Guest Column: Some good news for Oregonians

Published 12:30 am Tuesday, August 25, 2020

People wait for their checks outside a credit union in Klamath Falls.

Good news for Oregonians!

Well, for some Oregonians.

Six weeks ago, Oregon’s legislative leaders announced their audacious idea: Give $500 to any Oregonian marooned in the abyss of state unemployment benefits.

Here is the backstory of the daring program that launched Wednesday morning — and which credit unions announced ahead of legislators — and tapped out on Friday morning.

Last month, the well-documented backlog at the Oregon Employment Department was moving so slowly that state Senate President Peter Courtney, D-Salem, and House Speaker Tina Kotek, D-Portland, devised a temporary workaround. Go outside the normal unemployment process and give money directly to jobless Oregonians.

On July 9, they announced their plan in a press release. “I knew that if we issued a press release,” Courtney told me Wednesday, “we were boxed in. We had to produce.”

Anna Braun, Courtney’s chief of staff, had suggested such payments months ago. Separately, Kotek and her staff also were mulling such a concept.

Courtney wanted one-time checks as large as $1,500. Kotek favored $500, so as to spread the money among more Oregonians. They agreed on $500, estimating that 70,000 Oregonians could be served through $35 million in federal coronavirus relief funds.

The financial industry leaped aboard, ready to help. The state Department of Administrative Services promised its commitment but said launching the program would take at least six weeks, whereas Kotek wanted action in a matter of days.

On July 14, Kotek and Courtney took their concept to the Legislative Emergency Board, which has an uneasy relationship with some lawmakers and Gov. Kate Brown.

In the eyes of many, the E-Board has been acting like a mini-Legislature in its response to the coronavirus pandemic. Courtney said the governor thinks the board has encroached on her powers. Some legislators, especially Republicans, contend the E-Board makes too many decisions that rightly should have been left to the full Legislature and which could have been handled during the two special sessions this summer.

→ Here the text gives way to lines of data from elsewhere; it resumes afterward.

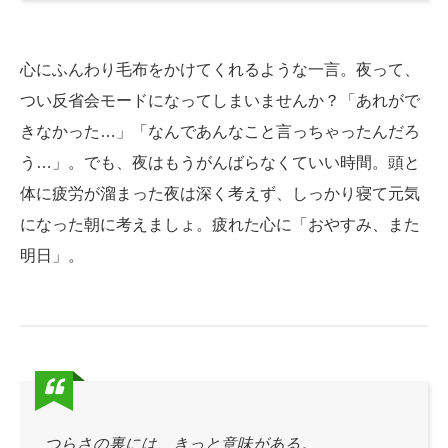
心にふんわり毛布をかけてくれるような一言。夜って、
つい反省会モードになってしまいませんか？「あれがで
きなかった…」「なんであんなこと言っちゃったんだろ
う…」。でも、夜はもうがんばらなくていい時間。頭と
体に疲労が溜まった夜は深く考えず、しっかり寝て元気
になった朝に考えましょ。疲れた心に「おやすみ、また
明日」。
つらさの裏には、きっと意味がある。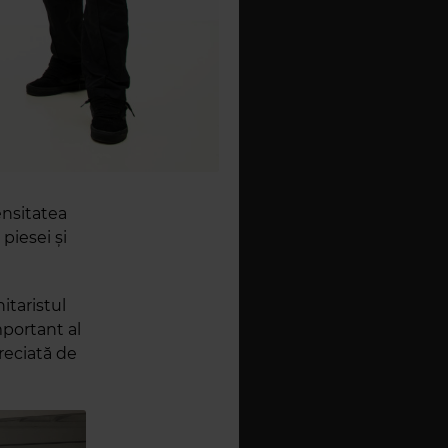
ensitatea
piesei și
itaristul
mportant al
preciată de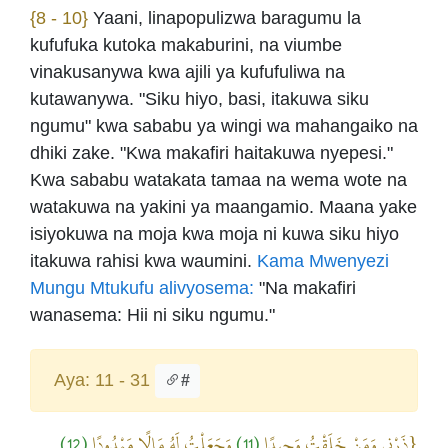
{8 - 10}
Yaani, linapopulizwa baragumu la
kufufuka kutoka makaburini, na viumbe
vinakusanywa kwa ajili ya kufufuliwa na
kutawanywa. "Siku hiyo, basi, itakuwa siku
ngumu" kwa sababu ya wingi wa mahangaiko na
dhiki zake. "Kwa makafiri haitakuwa nyepesi."
Kwa sababu watakata tamaa na wema wote na
watakuwa na yakini ya maangamio. Maana yake
isiyokuwa na moja kwa moja ni kuwa siku hiyo
itakuwa rahisi kwa waumini.
Kama Mwenyezi
Mungu Mtukufu alivyosema:
"Na makafiri
wanasema: Hii ni siku ngumu."
Aya: 11 - 31
#
(12)
وَجَعَلْتُ لَهُ مَالًا مَمْدُودًا
(11)
{ذَرْنِي وَمَنْ خَلَقْتُ وَحِيدًا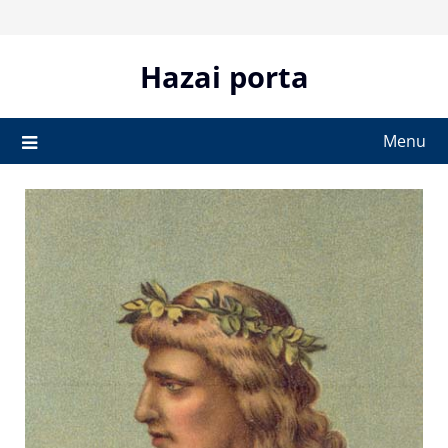
Skip
to
content
Hazai porta
Menu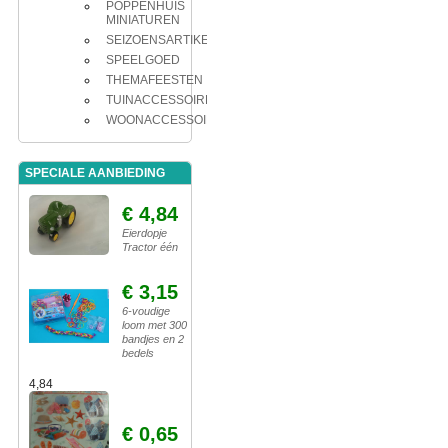
POPPENHUIS
MINIATUREN
SEIZOENSARTIKELEN
SPEELGOED
THEMAFEESTEN
TUINACCESSOIRES
WOONACCESSOIRES
SPECIALE AANBIEDING
€ 4,84
Eierdopje
Tractor één
€ 3,15
6-voudige
loom met 300
bandjes en 2
bedels
4,84
€ 0,65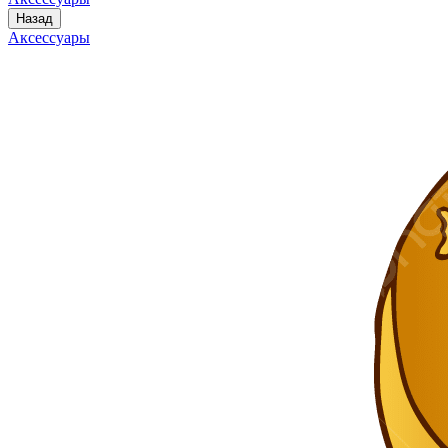
Назад
Аксессуары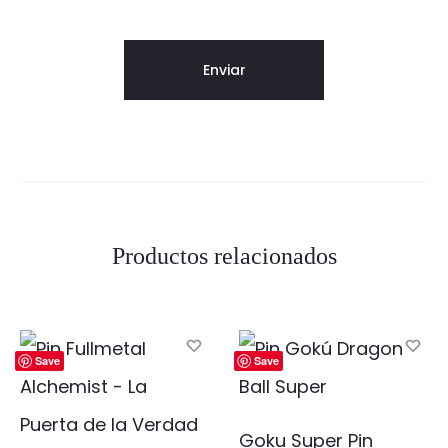
Productos relacionados
Save
Save
Goku Super Pin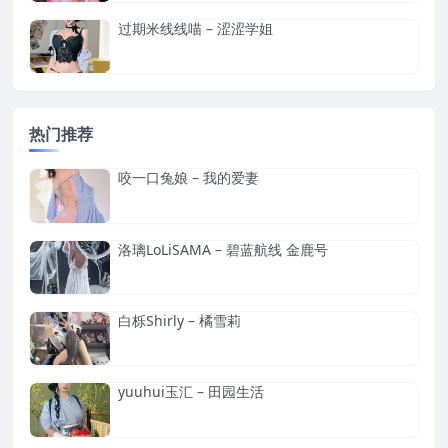
过期米线线喵 – 涩涩学姐
热门推荐
咬一口兔娘 – 我的爱妻
洛璃LoLiSAMA – 碧蓝航线 金鹿号
白栎Shirly – 橘雪莉
yuuhui玉汇 – 田园生活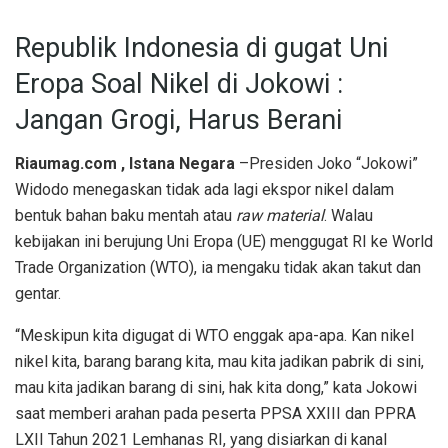
Republik Indonesia di gugat Uni
Eropa Soal Nikel di Jokowi :
Jangan Grogi, Harus Berani
Riaumag.com , Istana Negara
–Presiden Joko “Jokowi”
Widodo menegaskan tidak ada lagi ekspor nikel dalam
bentuk bahan baku mentah atau
raw material
. Walau
kebijakan ini berujung Uni Eropa (UE) menggugat RI ke World
Trade Organization (WTO), ia mengaku tidak akan takut dan
gentar.
“Meskipun kita digugat di WTO enggak apa-apa. Kan nikel
nikel kita, barang barang kita, mau kita jadikan pabrik di sini,
mau kita jadikan barang di sini, hak kita dong,” kata Jokowi
saat memberi arahan pada peserta PPSA XXIII dan PPRA
LXII Tahun 2021 Lemhanas RI, yang disiarkan di kanal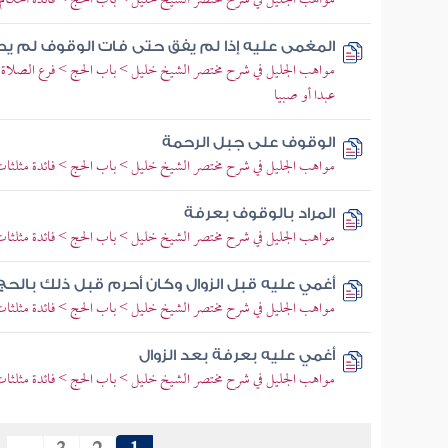
مواهب الجليل في شرح مختصر الشيخ خليل > باب الحج > فائدة أحكام 
المغمى عليه إذا لم يفق حتى فات الوقوف لم يطا
مواهب الجليل في شرح مختصر الشيخ خليل > باب الحج > فرع الصلاة 
عبدا أو صبيا
الوقوف على جبل الرحمة
مواهب الجليل في شرح مختصر الشيخ خليل > باب الحج > فائدة مثلثات 
المراد بالوقوف بعرفة
مواهب الجليل في شرح مختصر الشيخ خليل > باب الحج > فائدة مثلثات 
أغمي عليه قبل الزوال وكان أحرم قبل ذلك بالح
مواهب الجليل في شرح مختصر الشيخ خليل > باب الحج > فائدة مثلثات 
أغمي عليه بعرفة بعد الزوال
مواهب الجليل في شرح مختصر الشيخ خليل > باب الحج > فائدة مثلثات 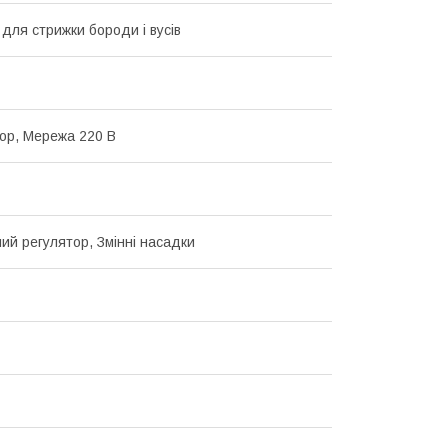
для стрижки бороди і вусів
ор, Мережа 220 В
ий регулятор, Змінні насадки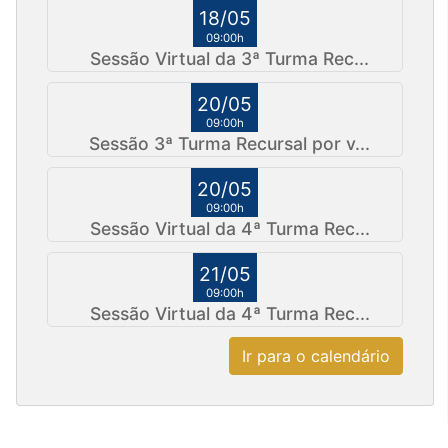
18/05
09:00h
Sessão Virtual da 3ª Turma Rec...
20/05
09:00h
Sessão 3ª Turma Recursal por v...
20/05
09:00h
Sessão Virtual da 4ª Turma Rec...
21/05
09:00h
Sessão Virtual da 4ª Turma Rec...
Ir para o calendário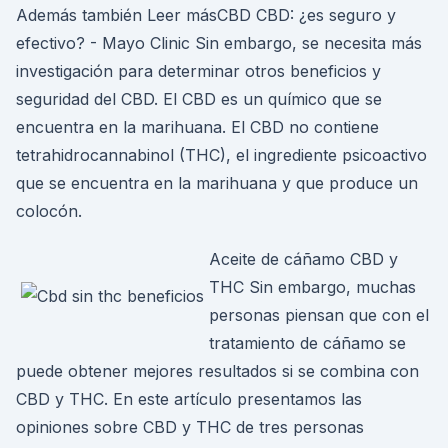
Además también Leer másCBD CBD: ¿es seguro y
efectivo? - Mayo Clinic Sin embargo, se necesita más
investigación para determinar otros beneficios y
seguridad del CBD. El CBD es un químico que se
encuentra en la marihuana. El CBD no contiene
tetrahidrocannabinol (THC), el ingrediente psicoactivo
que se encuentra en la marihuana y que produce un
colocón.
Aceite de cáñamo CBD y
THC Sin embargo, muchas
personas piensan que con el
tratamiento de cáñamo se
puede obtener mejores resultados si se combina con
CBD y THC. En este artículo presentamos las
opiniones sobre CBD y THC de tres personas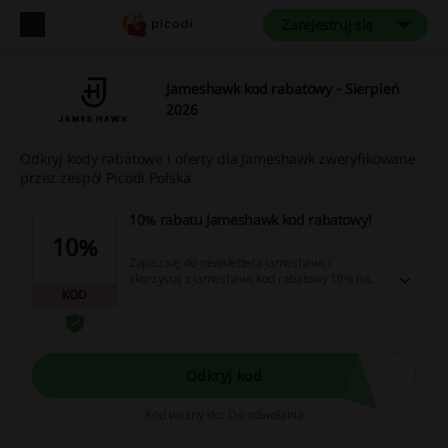
Zarejestruj się
Jameshawk kod rabatowy - Sierpień
2026
Odkryj kody rabatowe i oferty dla Jameshawk zweryfikowane
przez zespół Picodi Polska
10% rabatu Jameshawk kod rabatowy!
10%
Zapisz się do newslettera Jameshawk i
skorzystaj z Jameshawk kod rabatowy 10% na
KOD
pierwsze zamówienie! Dodatkowo będziesz na
bieżąco z aktualnymi promocjami!
Odkryj kod
Kod ważny do: Do odwołania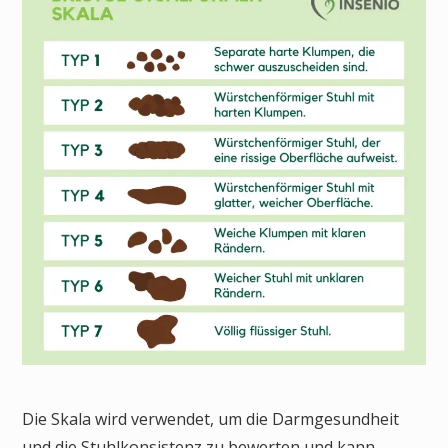
Die Skala wird verwendet, um die Darmgesundheit
und die Stuhlkonsistenz zu bewerten und kann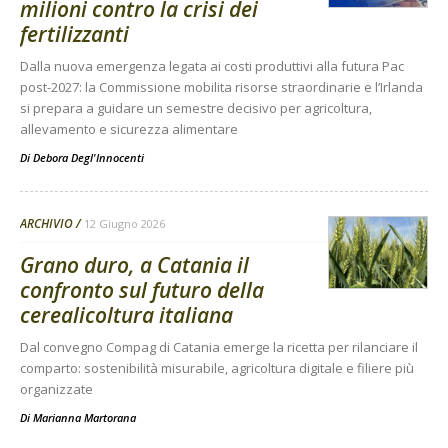
milioni contro la crisi dei
fertilizzanti
Dalla nuova emergenza legata ai costi produttivi alla futura Pac
post-2027: la Commissione mobilita risorse straordinarie e l’Irlanda
si prepara a guidare un semestre decisivo per agricoltura,
allevamento e sicurezza alimentare
Di
Debora Degl'Innocenti
ARCHIVIO
12 Giugno 2026
Grano duro, a Catania il
confronto sul futuro della
cerealicoltura italiana
Dal convegno Compag di Catania emerge la ricetta per rilanciare il
comparto: sostenibilità misurabile, agricoltura digitale e filiere più
organizzate
Di
Marianna Martorana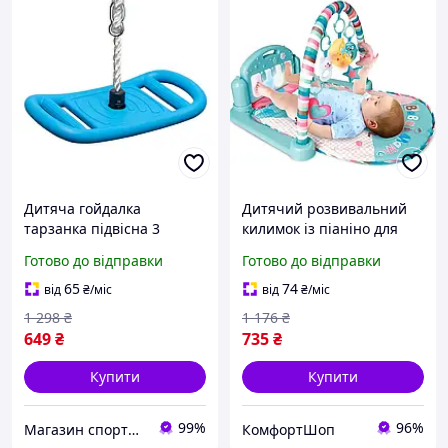
Дитяча гойдалка
Дитячий розвивальний
тарзанка підвісна 3
килимок із піаніно для
режими використання та
сенсорного розвитку та
Готово до відправки
Готово до відправки
регульованою мотузкою
ігор безпечний
WCG Fly 3в1 для саду та
майданчик для малюків
65
74
від
₴
/міс
від
₴
/міс
дому
від 3 місяців
1 298
₴
1 176
₴
649
₴
735
₴
Купити
Купити
99%
96%
Магазин спортивних товарів "PLANETSPORT"
КомфортШоп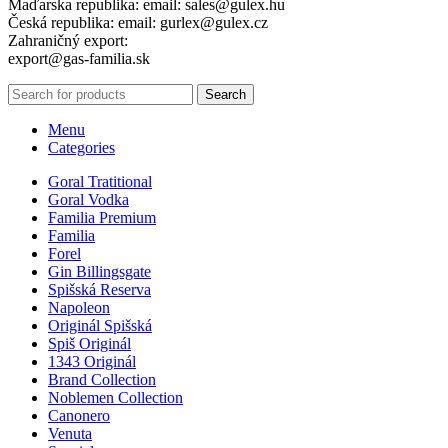
Maďarska republika: email: sales@gulex.hu
Česká republika: email: gurlex@gulex.cz
Zahraničný export:
export@gas-familia.sk
Search
Menu
Categories
Goral Tratitional
Goral Vodka
Familia Premium
Familia
Forel
Gin Billingsgate
Spišská Reserva
Napoleon
Originál Spišská
Spiš Originál
1343 Originál
Brand Collection
Noblemen Collection
Canonero
Venuta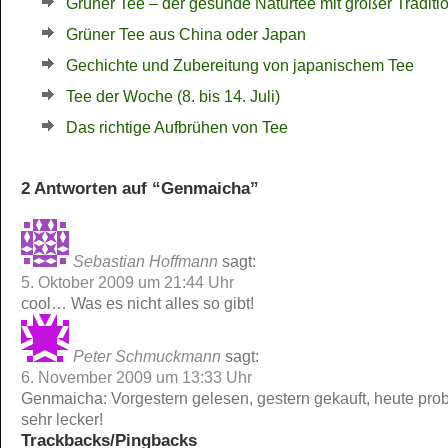
Grüner Tee – der gesunde Naturtee mit großer Traditio
Grüner Tee aus China oder Japan
Gechichte und Zubereitung von japanischem Tee
Tee der Woche (8. bis 14. Juli)
Das richtige Aufbrühen von Tee
2 Antworten auf “Genmaicha”
Sebastian Hoffmann
sagt:
5. Oktober 2009 um 21:44 Uhr
cool… Was es nicht alles so gibt!
Peter Schmuckmann
sagt:
6. November 2009 um 13:33 Uhr
Genmaicha: Vorgestern gelesen, gestern gekauft, heute probi
sehr lecker!
Trackbacks/Pingbacks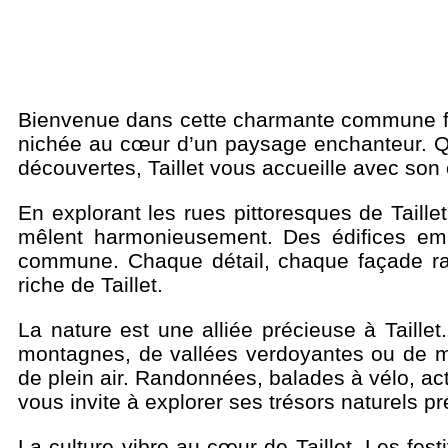
Bienvenue dans cette charmante commune fra
nichée au cœur d’un paysage enchanteur. Q
découvertes, Taillet vous accueille avec son
En explorant les rues pittoresques de Taille
mêlent harmonieusement. Des édifices embl
commune. Chaque détail, chaque façade rac
riche de Taillet.
La nature est une alliée précieuse à Taill
montagnes, de vallées verdoyantes ou de mag
de plein air. Randonnées, balades à vélo, ac
vous invite à explorer ses trésors naturels p
La culture vibre au cœur de Taillet. Les fest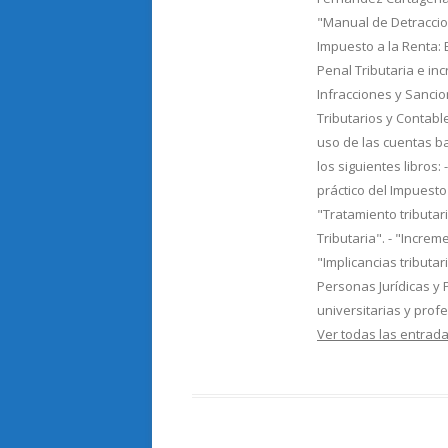
"Manual de Detraccion
Impuesto a la Renta: Ej
Penal Tributaria e in
Infracciones y Sancio
Tributarios y Contable
uso de las cuentas b
los siguientes libros: 
práctico del Impuesto 
"Tratamiento tributar
Tributaria". - "Incre
"Implicancias tributa
Personas Jurídicas y 
universitarias y prof
Ver todas las entra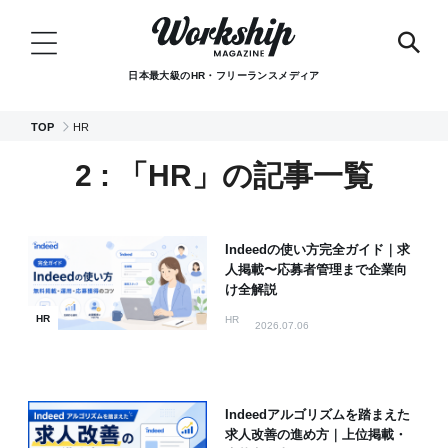
日本最大級のHR・フリーランスメディア
TOP
HR
2 : 「HR」の記事一覧
Indeedの使い方完全ガイド｜求
人掲載〜応募者管理まで企業向
け全解説
HR
HR
2026.07.06
Indeedアルゴリズムを踏まえた
求人改善の進め方｜上位掲載・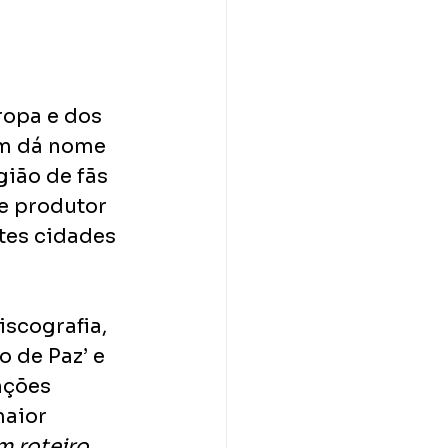
ropa e dos 
ém dá nome 
ião de fãs 
 e produtor 
tes cidades 
scografia, 
 de Paz’ e 
nções 
maior 
 roteiro 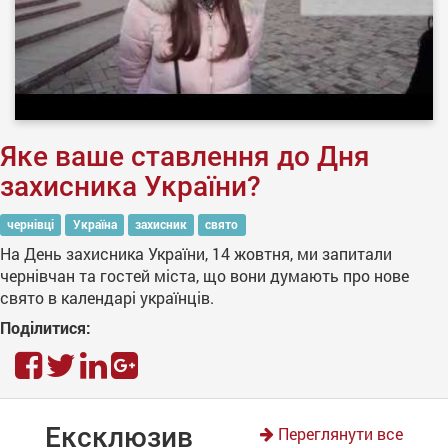
Яке ваше ставлення до Дня
захисника України?
чернівці
Україна
захисник
свято
На День захисника України, 14 жовтня, ми запитали
чернівчан та гостей міста, що вони думають про нове
свято в календарі українців.
Поділитися:
Ексклюзив
Переглянути все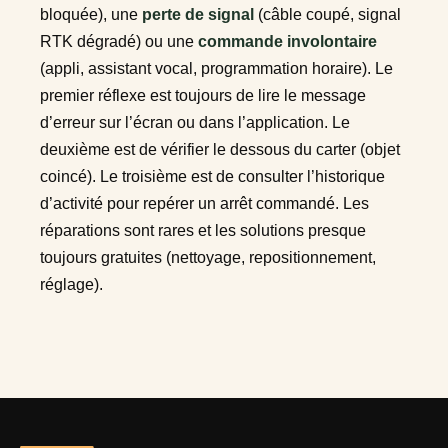
bloquée), une
perte de signal
(câble coupé, signal
RTK dégradé) ou une
commande involontaire
(appli, assistant vocal, programmation horaire). Le
premier réflexe est toujours de lire le message
d’erreur sur l’écran ou dans l’application. Le
deuxième est de vérifier le dessous du carter (objet
coincé). Le troisième est de consulter l’historique
d’activité pour repérer un arrêt commandé. Les
réparations sont rares et les solutions presque
toujours gratuites (nettoyage, repositionnement,
réglage).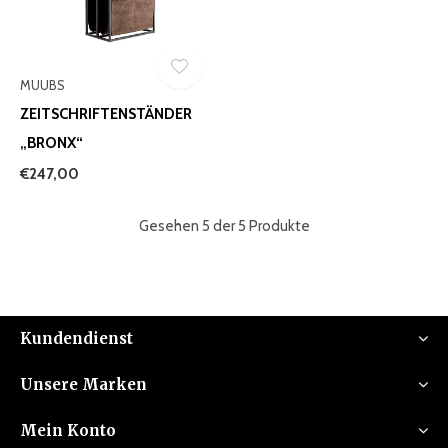
MUUBS
ZEITSCHRIFTENSTÄNDER
„BRONX“
€247,00
Gesehen 5 der 5 Produkte
Kundendienst
Unsere Marken
Mein Konto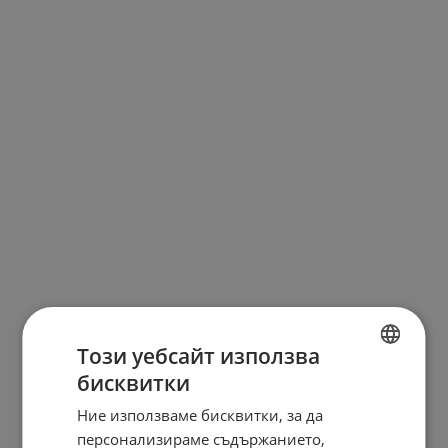
Този уебсайт използва
бисквитки
BULGARIAN
Ние използваме бисквитки, за да
ENGLISH
персонализираме съдържанието,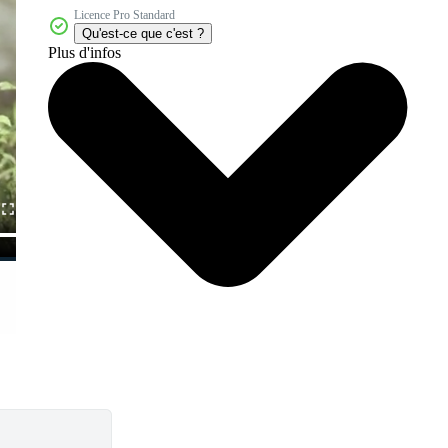
Licence Pro Standard
Qu'est-ce que c'est ?
Plus d'infos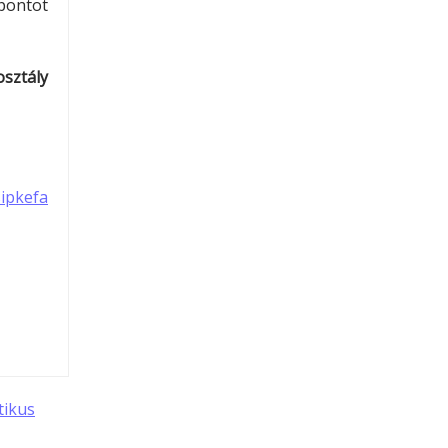
pontot
sztály
ipkefa
tikus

Nevertheless, the $500 proposal won unanimous, bipartisan support from E-Board members after less than 25 minutes of discussion.

“Even though $500 will not solve all problems, our ability to move some of these dollars quickly out to individuals who need the help, I think, is of paramount importance,” Kotek told her colleagues. “However many meetings it takes in the next five days to implement this, we will need to do.”

Implementation took far longer. The initial details were vague, needing to be worked out. Kotek and Courtney wanted a program that was statewide, effective and efficient, so people applying for the $500 wouldn’t get the runaround.

“People are out there dying,” Courtney said in July, “and I don’t like to blame the Employment Department. I just like to do something. So we’re trying to do something.”

Sen. Lynn Findley, R-Vale, applauded the proposal during the E-Board discussion but criticized the Legislature for failing to properly oversee the Employment Department.

He acknowledged that the department staff is working hard but said, “They’ve hired 700 people in the last four months and they’re still not doing their job. There is a system problem and a system failure that I believe we need to take action on.”

Like many lawmakers, Rep. Rob Nosse, D-Portland, had a list of roughly 200 constituents who had contacted his office about unresolved benefits claims. He was calling each of them every week to check on their situation and let them know that at least one person in government was listening to them.

While supporting the broad outlines of the proposal, Sen. Betsy Johnson, D-Scappoose, proved prescient at that July meeting.

“I’d vote for this twice. What we have done to Oregonians is despicable,” she said, referring to the Employment Department. “These people have lost hope and they are absolutely frantic and desperate. If we say that we have a finite amount of money and it’s first come, first serve, I don’t know what that’s going to look like in the lobby of banks.”

To help prevent fraud in distributing the $500, Oregonians had to apply in person at one of the more than 150 participating credit union or bank branches around the state.

The in-person approval process was quick; the wait was not. Some locations were first come, first serve. Others required appointments.

The $35 million available was gone in just three days, according to the Oregon Capital Bureau.

Financial institutions will have a final funding allotment cap. Previously scheduled appointments will continue through the end of the month.

Courtney said lawmakers knew from the start that the money wouldn’t be enough to cover all needs, the Oregon Capital Bureau reported, but it was a start.

“We had to take action to get money directly to people as quickly as possible,” he said.